A yoga-based lifestyle intervention is efficacious in weight-loss123, and it also prevents weight-gain, especially amongst those who are overweight124. Besides this lifestyle intervention also reduces inflammation as shown by a reduction in the levels of IL-6, IL-18, and CRP and increased adiponectin in obese and post-menopausal women35. Similar benefit was observed in another study where yoga improved adiponectin level, serum lipids, and metabolic syndrome risk factors in obese postmenopausal women125. A short-term yoga-based lifestyle intervention has been shown to decrease IL-6 and TNF-α in obese and normal weight individuals126, and increase adiponectin and decrease IL-6 in obese males127. IL-6, hs-CRP, extracellular superoxide dismutase levels were significantly decreased in heart failure patients after short term yogic exercises128. Also, a diet- induced weight loss led to a decrease in ET-1 and this decrease was correlated with a decrease in systolic BP129. It has been shown that an intensive lifestyle modification leads to a significant increase in plasma total antioxidants, plasma vitamin E and erythrocyte glutathione (GSH) in patients with CAD130.

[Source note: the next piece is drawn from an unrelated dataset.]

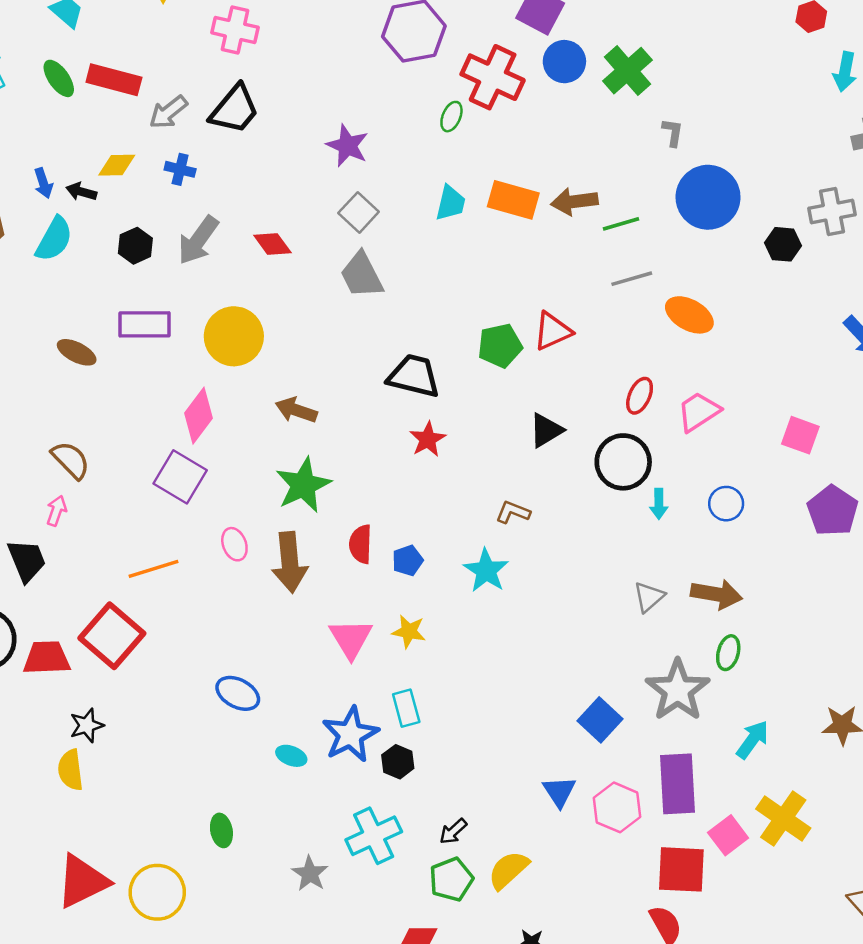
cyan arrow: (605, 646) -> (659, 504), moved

Psychoneuroimmunological effects of yoga: The beneficial effects of yoga in reduction of inflammation appear to be related to reduction in stress as shown previously126. These effects of yoga can be explained using the concept of psychoneuroimmunology, which is a relatively new field of science that investigates multidirectional interactions between behaviour and immune system, mediated by nervous system and clinical implications of these linkages131. Yoga is known to induce relaxation via lowering of cortisol, and increasing the levels of beta-endorphins126. This results in lowered levels of cytokines126, as also observed in patients with hypertension132. as well as those who experienced heart failure133. A plausible reason for stress reduction by yoga is increased mindfulness134, however, there may be several other complex activities in brain that may combine to produce the relaxing effect. This is especially important in obese and overweight patients who often exhibit a low grade ongoing inflammation23 and may later culminate in a chronic disorder if goes untreated. IL-6 is a known predictor of all-cause mortality as reported in a study with a 9-year follow up in men135, and its reduction by a yoga-based lifestyle intervention may, therefore, be beneficial in reducing all-cause mortality.

Conclusion

Obesity, especially visceral adiposity, upregulates various inflammatory cytokines and other biomolecules. Chronic elevation of these inflammatory mediators leads to cardiovascular morbidity and mortality. Yoga-based lifestyle intervention can effectively prevent and retard the progression of cardiovascular and metabolic disorders. The mechanism of action of such benefit may be attributed to a reduction in weight and stress, networking at mind and body levels, thereby leading to a reduction in inflammation, and causation and progression of the disease.